**Required action**
All lines from the one containing "Citation | $200.00 | | |" to the end of the entries below must be output exactly, and no other lines.

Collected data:
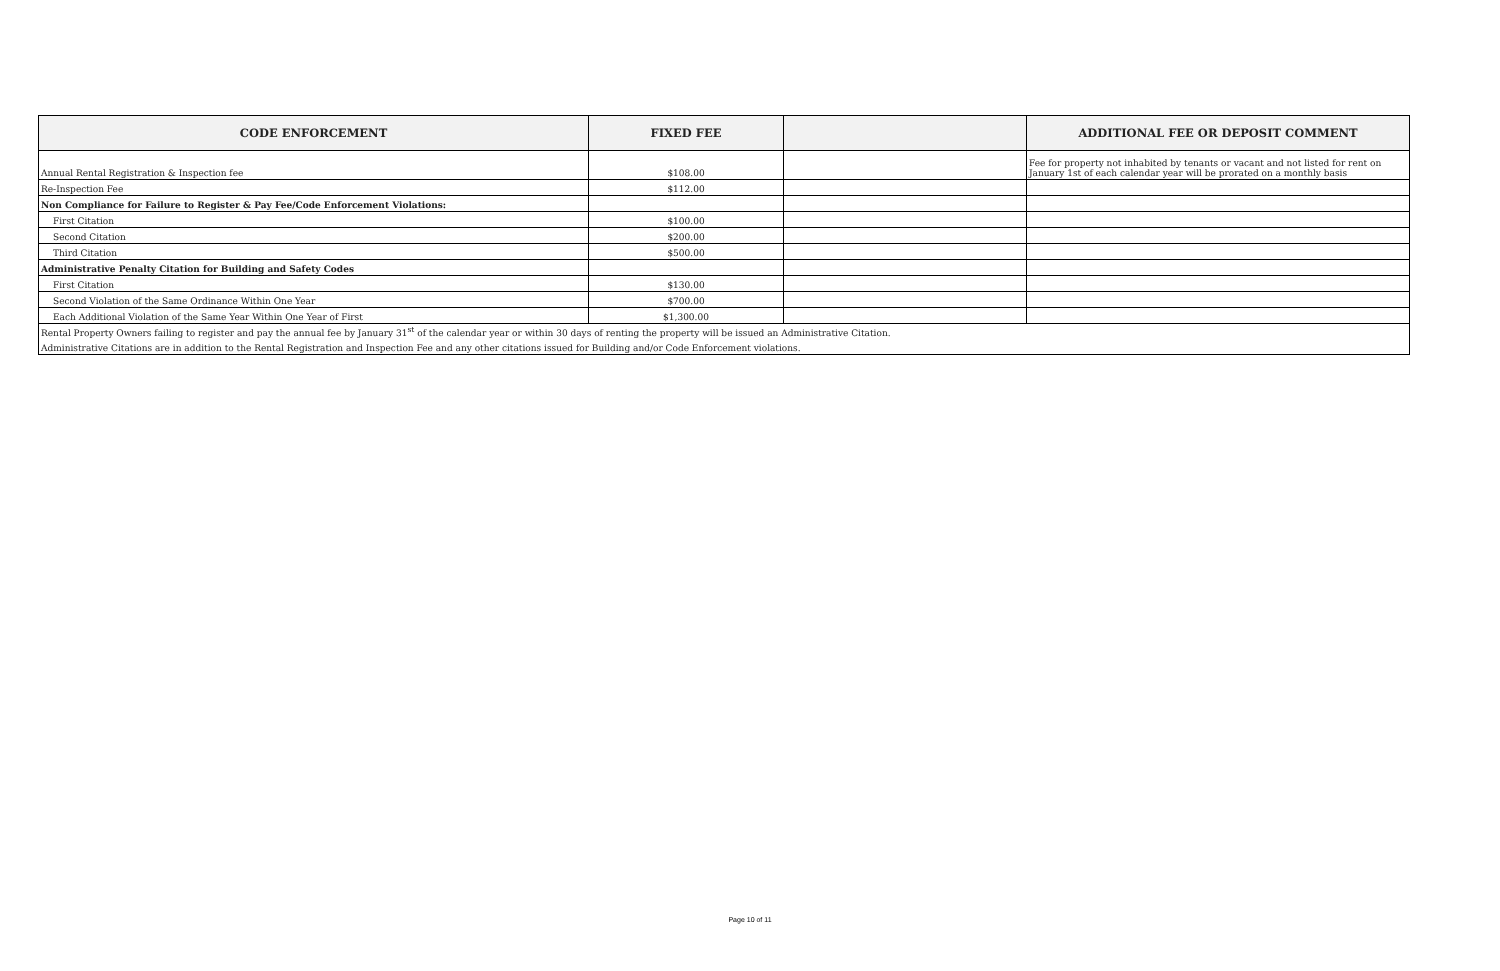| CODE ENFORCEMENT | FIXED FEE | | ADDITIONAL FEE OR DEPOSIT COMMENT |
| --- | --- | --- | --- |
| Annual Rental Registration & Inspection fee | $108.00 | | Fee for property not inhabited by tenants or vacant and not listed for rent on January 1st of each calendar year will be prorated on a monthly basis |
| Re-Inspection Fee | $112.00 | | |
| Non Compliance for Failure to Register & Pay Fee/Code Enforcement Violations: | | | |
| First Citation | $100.00 | | |
| Second Citation | $200.00 | | |
| Third Citation | $500.00 | | |
| Administrative Penalty Citation for Building and Safety Codes | | | |
| First Citation | $130.00 | | |
| Second Violation of the Same Ordinance Within One Year | $700.00 | | |
| Each Additional Violation of the Same Year Within One Year of First | $1,300.00 | | |
| Rental Property Owners failing to register and pay the annual fee by January 31<sup>st</sup> of the calendar year or within 30 days of renting the property will be issued an Administrative Citation. | | | |
| Administrative Citations are in addition to the Rental Registration and Inspection Fee and any other citations issued for Building and/or Code Enforcement violations. | | | |
Page 10 of 11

**Expected answer**
| Second Citation | $200.00 | | |
| Third Citation | $500.00 | | |
| Administrative Penalty Citation for Building and Safety Codes | | | |
| First Citation | $130.00 | | |
| Second Violation of the Same Ordinance Within One Year | $700.00 | | |
| Each Additional Violation of the Same Year Within One Year of First | $1,300.00 | | |
| Rental Property Owners failing to register and pay the annual fee by January 31<sup>st</sup> of the calendar year or within 30 days of renting the property will be issued an Administrative Citation. | | | |
| Administrative Citations are in addition to the Rental Registration and Inspection Fee and any other citations issued for Building and/or Code Enforcement violations. | | | |
Page 10 of 11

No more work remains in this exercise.